Description: In this black and white photograph, an elderly man walks inside a wooden building. He is midstep in crossing the threshold of the house, his back is turned towards the viewer, his face is concealed by shadows, and he is wearing striped trousers and a cap.
Label Text: "Out here you wear out, men and women wear out, the sheds and the houses, the machines wear out, and every ten years you put a new seat in the cane-bottomed chair. Every day it wears out, the nap wears off the top of the Axminster. The carpet wears out, but the life of the carpet, the Figure, wears in. The holy thing, that is, comes naturally. Under the carpet, out here, is the floor. After you have lived your own life, worn it out, you will die your own death and it won't matter. It will be all right.
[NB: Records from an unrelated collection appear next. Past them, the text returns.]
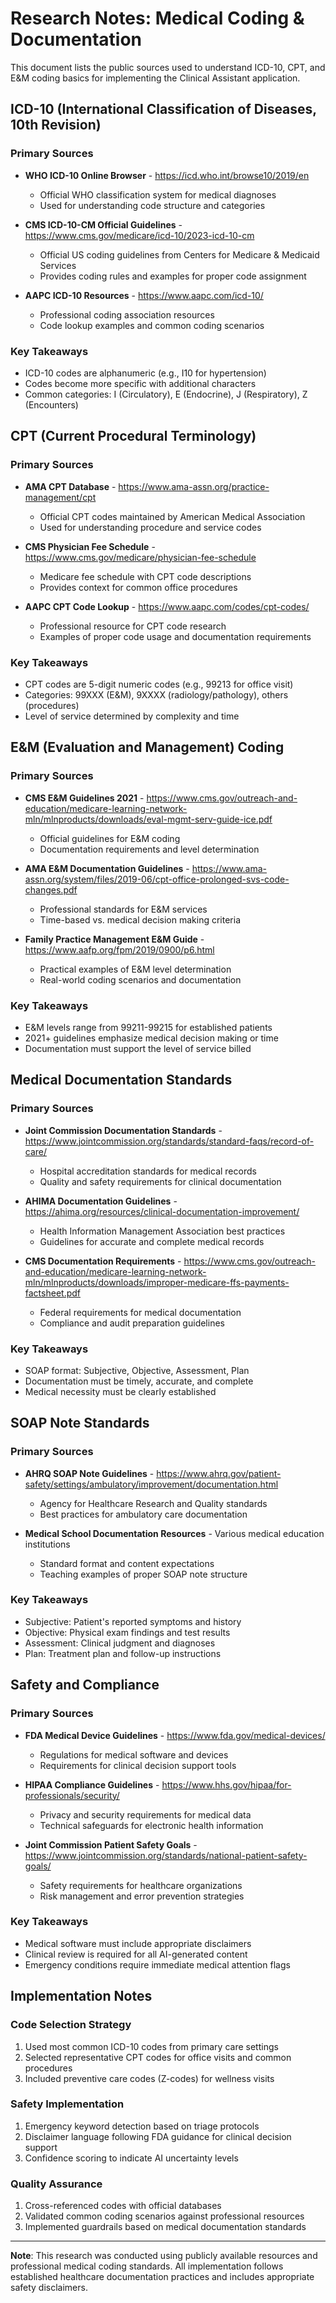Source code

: # Research Notes: Medical Coding & Documentation

This document lists the public sources used to understand ICD-10, CPT, and E&M coding basics for implementing the Clinical Assistant application.

## ICD-10 (International Classification of Diseases, 10th Revision)

### Primary Sources
- **WHO ICD-10 Online Browser** - https://icd.who.int/browse10/2019/en
  - Official WHO classification system for medical diagnoses
  - Used for understanding code structure and categories

- **CMS ICD-10-CM Official Guidelines** - https://www.cms.gov/medicare/icd-10/2023-icd-10-cm
  - Official US coding guidelines from Centers for Medicare & Medicaid Services
  - Provides coding rules and examples for proper code assignment

- **AAPC ICD-10 Resources** - https://www.aapc.com/icd-10/
  - Professional coding association resources
  - Code lookup examples and common coding scenarios

### Key Takeaways
- ICD-10 codes are alphanumeric (e.g., I10 for hypertension)
- Codes become more specific with additional characters
- Common categories: I (Circulatory), E (Endocrine), J (Respiratory), Z (Encounters)

## CPT (Current Procedural Terminology)

### Primary Sources
- **AMA CPT Database** - https://www.ama-assn.org/practice-management/cpt
  - Official CPT codes maintained by American Medical Association
  - Used for understanding procedure and service codes

- **CMS Physician Fee Schedule** - https://www.cms.gov/medicare/physician-fee-schedule
  - Medicare fee schedule with CPT code descriptions
  - Provides context for common office procedures

- **AAPC CPT Code Lookup** - https://www.aapc.com/codes/cpt-codes/
  - Professional resource for CPT code research
  - Examples of proper code usage and documentation requirements

### Key Takeaways
- CPT codes are 5-digit numeric codes (e.g., 99213 for office visit)
- Categories: 99XXX (E&M), 9XXXX (radiology/pathology), others (procedures)
- Level of service determined by complexity and time

## E&M (Evaluation and Management) Coding

### Primary Sources
- **CMS E&M Guidelines 2021** - https://www.cms.gov/outreach-and-education/medicare-learning-network-mln/mlnproducts/downloads/eval-mgmt-serv-guide-ice.pdf
  - Official guidelines for E&M coding
  - Documentation requirements and level determination

- **AMA E&M Documentation Guidelines** - https://www.ama-assn.org/system/files/2019-06/cpt-office-prolonged-svs-code-changes.pdf
  - Professional standards for E&M services
  - Time-based vs. medical decision making criteria

- **Family Practice Management E&M Guide** - https://www.aafp.org/fpm/2019/0900/p6.html
  - Practical examples of E&M level determination
  - Real-world coding scenarios and documentation

### Key Takeaways
- E&M levels range from 99211-99215 for established patients
- 2021+ guidelines emphasize medical decision making or time
- Documentation must support the level of service billed

## Medical Documentation Standards

### Primary Sources
- **Joint Commission Documentation Standards** - https://www.jointcommission.org/standards/standard-faqs/record-of-care/
  - Hospital accreditation standards for medical records
  - Quality and safety requirements for clinical documentation

- **AHIMA Documentation Guidelines** - https://ahima.org/resources/clinical-documentation-improvement/
  - Health Information Management Association best practices
  - Guidelines for accurate and complete medical records

- **CMS Documentation Requirements** - https://www.cms.gov/outreach-and-education/medicare-learning-network-mln/mlnproducts/downloads/improper-medicare-ffs-payments-factsheet.pdf
  - Federal requirements for medical documentation
  - Compliance and audit preparation guidelines

### Key Takeaways
- SOAP format: Subjective, Objective, Assessment, Plan
- Documentation must be timely, accurate, and complete
- Medical necessity must be clearly established

## SOAP Note Standards

### Primary Sources
- **AHRQ SOAP Note Guidelines** - https://www.ahrq.gov/patient-safety/settings/ambulatory/improvement/documentation.html
  - Agency for Healthcare Research and Quality standards
  - Best practices for ambulatory care documentation

- **Medical School Documentation Resources** - Various medical education institutions
  - Standard format and content expectations
  - Teaching examples of proper SOAP note structure

### Key Takeaways
- Subjective: Patient's reported symptoms and history
- Objective: Physical exam findings and test results
- Assessment: Clinical judgment and diagnoses
- Plan: Treatment plan and follow-up instructions

## Safety and Compliance

### Primary Sources
- **FDA Medical Device Guidelines** - https://www.fda.gov/medical-devices/
  - Regulations for medical software and devices
  - Requirements for clinical decision support tools

- **HIPAA Compliance Guidelines** - https://www.hhs.gov/hipaa/for-professionals/security/
  - Privacy and security requirements for medical data
  - Technical safeguards for electronic health information

- **Joint Commission Patient Safety Goals** - https://www.jointcommission.org/standards/national-patient-safety-goals/
  - Safety requirements for healthcare organizations
  - Risk management and error prevention strategies

### Key Takeaways
- Medical software must include appropriate disclaimers
- Clinical review is required for all AI-generated content
- Emergency conditions require immediate medical attention flags

## Implementation Notes

### Code Selection Strategy
1. Used most common ICD-10 codes from primary care settings
2. Selected representative CPT codes for office visits and common procedures
3. Included preventive care codes (Z-codes) for wellness visits

### Safety Implementation
1. Emergency keyword detection based on triage protocols
2. Disclaimer language following FDA guidance for clinical decision support
3. Confidence scoring to indicate AI uncertainty levels

### Quality Assurance
1. Cross-referenced codes with official databases
2. Validated common coding scenarios against professional resources
3. Implemented guardrails based on medical documentation standards

---

**Note**: This research was conducted using publicly available resources and professional medical coding standards. All implementation follows established healthcare documentation practices and includes appropriate safety disclaimers.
It will be ripe, like the old man.
Nothing happens to a man overnight but sometimes what has been happening for years, every day of his life, happens suddenly. You open a door, or maybe you close it, and the thing is done. It happens. That's the important thing. I watched the old man in his nautical hat cross the yard like one of his harrows, the parts unhinged, the joints creaking under a mat of yellow grass. He stopped near the planter to suck on his pipe, tap the bowl on the seat. On the spring handle of the gear was a white cotton glove, with the fingers spread, thrust up in the air like the gloved hand of a traffic cop. The leather palm was gone, worn away, but the crabbed fingers were spread and the reinforced stitching, the bib pattern, was still there. The figure on the front of the carpet had worn through to the back."